• _Goal of the exercise_: Should an entry contain an image, omit it and repeat the rest exactly.

• _Data supplied_:
*****
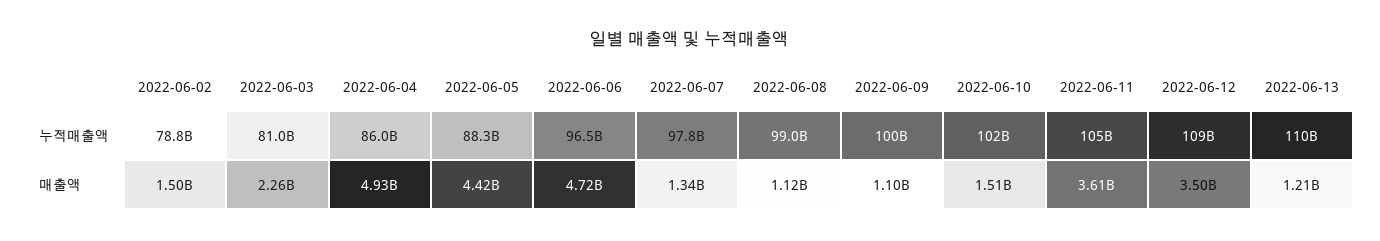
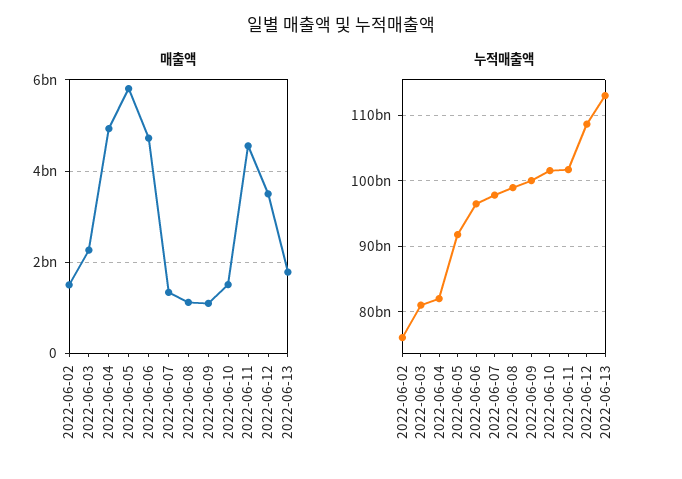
누적매출액, 2022-06-02: 78800000000 -> 76000000000
누적매출액, 2022-06-04: 86000000000 -> 82000000000
누적매출액, 2022-06-05: 88300000000 -> 92000000000
누적매출액, 2022-06-11: 105000000000 -> 102000000000
누적매출액, 2022-06-13: 110000000000 -> 113000000000
매출액, 2022-06-05: 4420000000 -> 5800000000
매출액, 2022-06-11: 3610000000 -> 4600000000
매출액, 2022-06-13: 1210000000 -> 1800000000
*****
• _Answer below_:
누적매출액, 2022-06-02: 78800000000 -> 76000000000
누적매출액, 2022-06-04: 86000000000 -> 82000000000
누적매출액, 2022-06-05: 88300000000 -> 92000000000
누적매출액, 2022-06-11: 105000000000 -> 102000000000
누적매출액, 2022-06-13: 110000000000 -> 113000000000
매출액, 2022-06-05: 4420000000 -> 5800000000
매출액, 2022-06-11: 3610000000 -> 4600000000
매출액, 2022-06-13: 1210000000 -> 1800000000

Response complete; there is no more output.